Dr. F. Kuepper  : Le problème est peu connu en Ecosse : il n'y a quasiment pas d’élevage ni d'agriculture intensifs. Les terres sont trop pauvres et seuls quelques moutons peuvent être élevés localement. Dans le sud de l'Angleterre, en face de la Bretagne, il a été relevé certains phénomènes de marée vertes.

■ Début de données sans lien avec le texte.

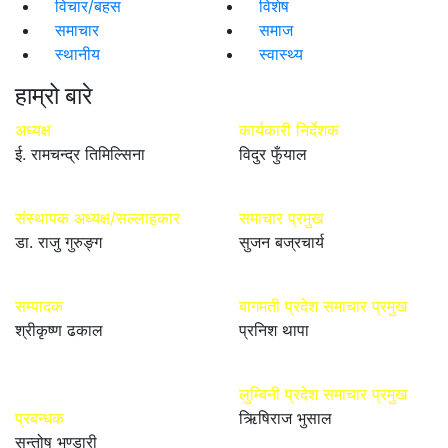
विचार/बहस
विशेष
समाचार
समाज
स्थानीय
स्वास्थ्य
हाम्रो बारे
अध्यक्ष
कार्यकारी निर्देशक
ई. रामचन्द्र तिमिल्सिना
विदुर फुँयाल
संस्थापक अध्यक्ष/सल्लाहकार
समाचार प्रमुख
डा. राजु गुरुङ्ग
सुजन बज्रचार्य
सम्पादक
बागमती प्रदेश समाचार प्रमुख
श्रीकृष्ण ढकाल
प्रनिश थापा
लुम्बिनी प्रदेश समाचार प्रमुख
प्रबन्धक
ऋिषिराज भुसाल
सन्तोष भण्डारी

Cependant, il y a un autre phénomène qui est présent en Ecosse concernant les enrichissements en nitrates des eaux de mer. En effet, il y a près des côtes écossaises des élevages de saumons dans des grands filets, en mer. Ce sont les saumons d'élevage que vous trouverez dans les supermarchés pour Noël. Lorsqu'ils sont nourris, ils rejettent, comme tout animal, des déchets azotés (des nitrates) qui passent directement dans l'eau de mer environnante. Autour de ces fermes aquacoles, les taux de nitrates sont bien supérieurs à la normales, ce qui peut provoquer des déséquilibres locaux. Des collègues de laboratoire travaillent sur un projet d'association de cultures d'algues exploitables commercialement (Palmaria palmata, laminaires), associées aux fermes à saumons. Les algues serviraient de capteurs de nitrates, comme engrais naturel en évitant de trop enrichir le milieu en nitrates. Une des solutions pour lutter contre ces excès de nutriments peut donc être la valorisation d'algues alimentaires.